__DATA FOR ANALYSIS__
==*==
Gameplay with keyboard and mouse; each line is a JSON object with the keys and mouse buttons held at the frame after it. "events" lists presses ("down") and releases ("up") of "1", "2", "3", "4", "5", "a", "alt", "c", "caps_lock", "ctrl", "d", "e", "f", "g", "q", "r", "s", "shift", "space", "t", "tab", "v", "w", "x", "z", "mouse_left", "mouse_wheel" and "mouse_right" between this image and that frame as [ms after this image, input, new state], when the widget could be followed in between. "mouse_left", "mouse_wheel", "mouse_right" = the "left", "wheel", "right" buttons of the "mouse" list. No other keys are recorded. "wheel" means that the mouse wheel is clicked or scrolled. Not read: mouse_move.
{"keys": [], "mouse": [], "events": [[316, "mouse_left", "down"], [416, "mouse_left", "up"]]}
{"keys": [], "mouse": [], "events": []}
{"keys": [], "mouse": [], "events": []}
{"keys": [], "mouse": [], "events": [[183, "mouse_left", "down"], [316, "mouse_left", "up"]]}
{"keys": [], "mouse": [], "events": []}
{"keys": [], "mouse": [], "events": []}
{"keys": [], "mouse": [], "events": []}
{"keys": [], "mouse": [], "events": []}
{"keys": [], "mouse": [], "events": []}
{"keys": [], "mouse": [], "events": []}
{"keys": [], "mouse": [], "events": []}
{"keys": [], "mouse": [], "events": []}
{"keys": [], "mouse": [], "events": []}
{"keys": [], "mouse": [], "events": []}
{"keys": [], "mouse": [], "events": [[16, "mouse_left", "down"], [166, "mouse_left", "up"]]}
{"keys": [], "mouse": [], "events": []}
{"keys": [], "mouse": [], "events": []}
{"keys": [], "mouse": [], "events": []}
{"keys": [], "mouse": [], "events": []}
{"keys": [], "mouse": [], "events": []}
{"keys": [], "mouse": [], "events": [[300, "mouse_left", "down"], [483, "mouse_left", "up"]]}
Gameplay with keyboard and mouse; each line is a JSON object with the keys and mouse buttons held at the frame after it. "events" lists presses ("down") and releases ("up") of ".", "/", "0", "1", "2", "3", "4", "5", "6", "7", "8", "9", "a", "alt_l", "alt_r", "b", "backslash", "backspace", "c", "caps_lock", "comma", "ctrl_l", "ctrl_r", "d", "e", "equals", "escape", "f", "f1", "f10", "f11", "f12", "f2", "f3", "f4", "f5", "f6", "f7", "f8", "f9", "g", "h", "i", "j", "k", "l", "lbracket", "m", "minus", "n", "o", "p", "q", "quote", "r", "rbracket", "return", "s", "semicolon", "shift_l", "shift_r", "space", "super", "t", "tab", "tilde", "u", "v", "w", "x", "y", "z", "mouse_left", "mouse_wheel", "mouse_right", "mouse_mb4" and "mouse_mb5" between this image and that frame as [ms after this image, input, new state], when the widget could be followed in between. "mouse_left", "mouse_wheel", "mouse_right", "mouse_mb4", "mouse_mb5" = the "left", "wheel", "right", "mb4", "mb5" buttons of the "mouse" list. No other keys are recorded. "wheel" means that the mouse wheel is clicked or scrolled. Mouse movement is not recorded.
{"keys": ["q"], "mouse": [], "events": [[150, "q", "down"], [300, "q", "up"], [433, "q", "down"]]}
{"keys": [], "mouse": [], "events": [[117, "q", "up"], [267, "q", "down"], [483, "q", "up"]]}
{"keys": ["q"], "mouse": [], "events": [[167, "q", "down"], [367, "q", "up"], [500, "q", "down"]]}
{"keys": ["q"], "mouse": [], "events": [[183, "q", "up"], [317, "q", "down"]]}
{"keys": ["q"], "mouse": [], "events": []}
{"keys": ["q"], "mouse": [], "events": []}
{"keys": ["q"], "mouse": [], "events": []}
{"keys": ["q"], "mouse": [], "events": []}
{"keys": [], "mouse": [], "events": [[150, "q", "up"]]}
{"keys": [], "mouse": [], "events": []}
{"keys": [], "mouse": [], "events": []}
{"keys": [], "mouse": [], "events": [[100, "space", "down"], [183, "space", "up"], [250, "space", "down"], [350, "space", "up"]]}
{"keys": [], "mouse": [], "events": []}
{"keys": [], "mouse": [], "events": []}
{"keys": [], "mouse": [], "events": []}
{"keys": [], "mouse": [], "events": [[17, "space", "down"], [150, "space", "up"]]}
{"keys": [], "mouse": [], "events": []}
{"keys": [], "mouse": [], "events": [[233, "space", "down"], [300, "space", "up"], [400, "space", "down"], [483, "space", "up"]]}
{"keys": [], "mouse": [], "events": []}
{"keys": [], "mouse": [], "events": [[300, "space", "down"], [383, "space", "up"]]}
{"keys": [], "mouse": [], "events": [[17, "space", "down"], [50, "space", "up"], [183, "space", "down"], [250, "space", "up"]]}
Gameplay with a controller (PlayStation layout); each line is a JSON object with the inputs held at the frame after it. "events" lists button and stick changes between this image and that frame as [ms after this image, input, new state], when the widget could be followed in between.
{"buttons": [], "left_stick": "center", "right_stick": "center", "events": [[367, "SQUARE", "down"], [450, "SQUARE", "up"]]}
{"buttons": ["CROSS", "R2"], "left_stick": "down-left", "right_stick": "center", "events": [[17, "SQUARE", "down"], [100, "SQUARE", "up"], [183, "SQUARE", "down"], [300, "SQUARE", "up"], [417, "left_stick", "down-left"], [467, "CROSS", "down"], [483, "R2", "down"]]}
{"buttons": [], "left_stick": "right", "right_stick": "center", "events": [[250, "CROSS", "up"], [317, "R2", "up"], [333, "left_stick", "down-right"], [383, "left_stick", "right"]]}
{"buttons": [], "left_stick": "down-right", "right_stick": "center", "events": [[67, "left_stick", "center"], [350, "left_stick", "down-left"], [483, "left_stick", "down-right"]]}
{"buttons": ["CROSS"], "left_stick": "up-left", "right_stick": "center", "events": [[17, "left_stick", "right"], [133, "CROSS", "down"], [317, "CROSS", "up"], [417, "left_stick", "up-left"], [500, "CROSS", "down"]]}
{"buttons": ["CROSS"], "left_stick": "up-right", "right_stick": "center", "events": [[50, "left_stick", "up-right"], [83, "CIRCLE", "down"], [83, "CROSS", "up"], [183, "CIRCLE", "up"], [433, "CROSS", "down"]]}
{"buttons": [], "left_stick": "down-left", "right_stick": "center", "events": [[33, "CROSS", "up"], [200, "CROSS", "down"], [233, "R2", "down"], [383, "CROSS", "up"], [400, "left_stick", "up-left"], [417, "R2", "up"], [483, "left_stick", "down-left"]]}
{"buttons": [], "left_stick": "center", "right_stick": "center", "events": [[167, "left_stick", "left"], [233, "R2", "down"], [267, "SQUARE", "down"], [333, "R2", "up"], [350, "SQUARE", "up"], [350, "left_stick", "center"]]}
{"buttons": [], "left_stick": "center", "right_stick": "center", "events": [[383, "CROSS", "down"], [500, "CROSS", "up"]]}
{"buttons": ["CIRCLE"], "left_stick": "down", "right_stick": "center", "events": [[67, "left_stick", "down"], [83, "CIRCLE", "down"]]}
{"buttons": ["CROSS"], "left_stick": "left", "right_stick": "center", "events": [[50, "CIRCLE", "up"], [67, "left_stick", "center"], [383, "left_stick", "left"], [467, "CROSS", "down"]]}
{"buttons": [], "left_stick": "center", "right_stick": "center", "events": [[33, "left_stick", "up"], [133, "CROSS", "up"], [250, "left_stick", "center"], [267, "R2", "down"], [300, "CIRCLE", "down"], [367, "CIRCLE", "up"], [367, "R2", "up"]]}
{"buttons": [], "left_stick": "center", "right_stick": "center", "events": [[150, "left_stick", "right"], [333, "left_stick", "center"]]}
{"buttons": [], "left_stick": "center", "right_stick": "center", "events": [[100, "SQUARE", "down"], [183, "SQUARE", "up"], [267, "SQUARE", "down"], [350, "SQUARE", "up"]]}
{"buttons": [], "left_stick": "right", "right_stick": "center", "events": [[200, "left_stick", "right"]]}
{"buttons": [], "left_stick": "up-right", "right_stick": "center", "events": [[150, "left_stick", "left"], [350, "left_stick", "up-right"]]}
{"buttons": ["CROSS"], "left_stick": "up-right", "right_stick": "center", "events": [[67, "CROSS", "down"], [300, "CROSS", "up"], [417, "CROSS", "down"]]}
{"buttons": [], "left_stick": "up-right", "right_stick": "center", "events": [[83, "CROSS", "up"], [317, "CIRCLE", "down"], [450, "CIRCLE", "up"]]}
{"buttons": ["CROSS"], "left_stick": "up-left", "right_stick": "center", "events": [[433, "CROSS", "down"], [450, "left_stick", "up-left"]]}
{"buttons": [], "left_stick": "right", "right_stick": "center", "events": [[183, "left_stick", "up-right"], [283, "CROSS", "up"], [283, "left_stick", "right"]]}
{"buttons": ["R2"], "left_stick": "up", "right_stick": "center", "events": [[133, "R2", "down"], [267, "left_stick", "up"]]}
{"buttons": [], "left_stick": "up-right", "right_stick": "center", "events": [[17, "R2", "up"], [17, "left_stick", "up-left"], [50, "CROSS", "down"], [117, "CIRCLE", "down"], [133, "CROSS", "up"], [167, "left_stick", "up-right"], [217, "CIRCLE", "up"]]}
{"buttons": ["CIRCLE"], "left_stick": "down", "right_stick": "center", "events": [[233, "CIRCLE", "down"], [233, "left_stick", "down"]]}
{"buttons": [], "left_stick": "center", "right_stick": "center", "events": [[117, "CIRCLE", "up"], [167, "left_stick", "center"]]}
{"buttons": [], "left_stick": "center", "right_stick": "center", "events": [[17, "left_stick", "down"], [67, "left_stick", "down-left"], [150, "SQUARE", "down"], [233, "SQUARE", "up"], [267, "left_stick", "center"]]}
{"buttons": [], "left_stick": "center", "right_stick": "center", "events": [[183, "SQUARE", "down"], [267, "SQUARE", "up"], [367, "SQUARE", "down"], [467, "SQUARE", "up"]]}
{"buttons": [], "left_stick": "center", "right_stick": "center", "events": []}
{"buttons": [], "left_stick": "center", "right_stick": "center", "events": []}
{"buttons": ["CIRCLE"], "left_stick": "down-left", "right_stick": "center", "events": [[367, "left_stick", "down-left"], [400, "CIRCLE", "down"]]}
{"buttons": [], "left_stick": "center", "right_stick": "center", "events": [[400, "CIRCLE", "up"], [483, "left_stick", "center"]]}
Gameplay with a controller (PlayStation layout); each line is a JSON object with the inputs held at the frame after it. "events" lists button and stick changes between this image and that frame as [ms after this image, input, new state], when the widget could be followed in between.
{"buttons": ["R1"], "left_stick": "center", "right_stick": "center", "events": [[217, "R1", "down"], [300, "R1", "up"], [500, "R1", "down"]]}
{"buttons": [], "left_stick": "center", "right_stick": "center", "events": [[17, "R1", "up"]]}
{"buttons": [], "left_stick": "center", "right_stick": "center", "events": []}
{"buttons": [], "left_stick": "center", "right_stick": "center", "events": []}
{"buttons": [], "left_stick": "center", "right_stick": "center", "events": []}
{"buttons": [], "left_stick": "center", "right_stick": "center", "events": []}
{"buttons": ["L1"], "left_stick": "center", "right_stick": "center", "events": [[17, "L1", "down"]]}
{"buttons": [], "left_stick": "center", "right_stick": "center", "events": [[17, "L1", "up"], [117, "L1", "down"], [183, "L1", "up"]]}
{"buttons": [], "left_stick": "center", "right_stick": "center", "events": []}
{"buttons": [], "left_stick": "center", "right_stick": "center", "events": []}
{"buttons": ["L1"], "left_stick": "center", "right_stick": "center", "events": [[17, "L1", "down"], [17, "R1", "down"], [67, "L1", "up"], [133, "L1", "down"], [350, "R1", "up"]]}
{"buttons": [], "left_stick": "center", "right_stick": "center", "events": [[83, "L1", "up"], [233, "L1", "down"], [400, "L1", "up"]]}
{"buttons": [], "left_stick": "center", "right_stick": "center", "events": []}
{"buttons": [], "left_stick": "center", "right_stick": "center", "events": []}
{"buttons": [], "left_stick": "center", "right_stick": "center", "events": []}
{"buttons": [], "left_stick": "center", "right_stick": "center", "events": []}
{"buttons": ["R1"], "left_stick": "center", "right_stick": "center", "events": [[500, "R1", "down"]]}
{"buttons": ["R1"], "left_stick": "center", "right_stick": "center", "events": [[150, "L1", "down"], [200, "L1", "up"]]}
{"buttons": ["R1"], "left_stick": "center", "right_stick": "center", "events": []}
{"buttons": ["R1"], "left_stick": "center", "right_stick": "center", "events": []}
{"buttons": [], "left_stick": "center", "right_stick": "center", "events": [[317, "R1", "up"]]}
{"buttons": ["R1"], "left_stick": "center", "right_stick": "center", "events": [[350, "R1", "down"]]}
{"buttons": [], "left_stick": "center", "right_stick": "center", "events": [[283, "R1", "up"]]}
==*==
For every line of the records that has the word "SQUARE" in it, make a copy.

{"buttons": [], "left_stick": "center", "right_stick": "center", "events": [[367, "SQUARE", "down"], [450, "SQUARE", "up"]]}
{"buttons": ["CROSS", "R2"], "left_stick": "down-left", "right_stick": "center", "events": [[17, "SQUARE", "down"], [100, "SQUARE", "up"], [183, "SQUARE", "down"], [300, "SQUARE", "up"], [417, "left_stick", "down-left"], [467, "CROSS", "down"], [483, "R2", "down"]]}
{"buttons": [], "left_stick": "center", "right_stick": "center", "events": [[167, "left_stick", "left"], [233, "R2", "down"], [267, "SQUARE", "down"], [333, "R2", "up"], [350, "SQUARE", "up"], [350, "left_stick", "center"]]}
{"buttons": [], "left_stick": "center", "right_stick": "center", "events": [[100, "SQUARE", "down"], [183, "SQUARE", "up"], [267, "SQUARE", "down"], [350, "SQUARE", "up"]]}
{"buttons": [], "left_stick": "center", "right_stick": "center", "events": [[17, "left_stick", "down"], [67, "left_stick", "down-left"], [150, "SQUARE", "down"], [233, "SQUARE", "up"], [267, "left_stick", "center"]]}
{"buttons": [], "left_stick": "center", "right_stick": "center", "events": [[183, "SQUARE", "down"], [267, "SQUARE", "up"], [367, "SQUARE", "down"], [467, "SQUARE", "up"]]}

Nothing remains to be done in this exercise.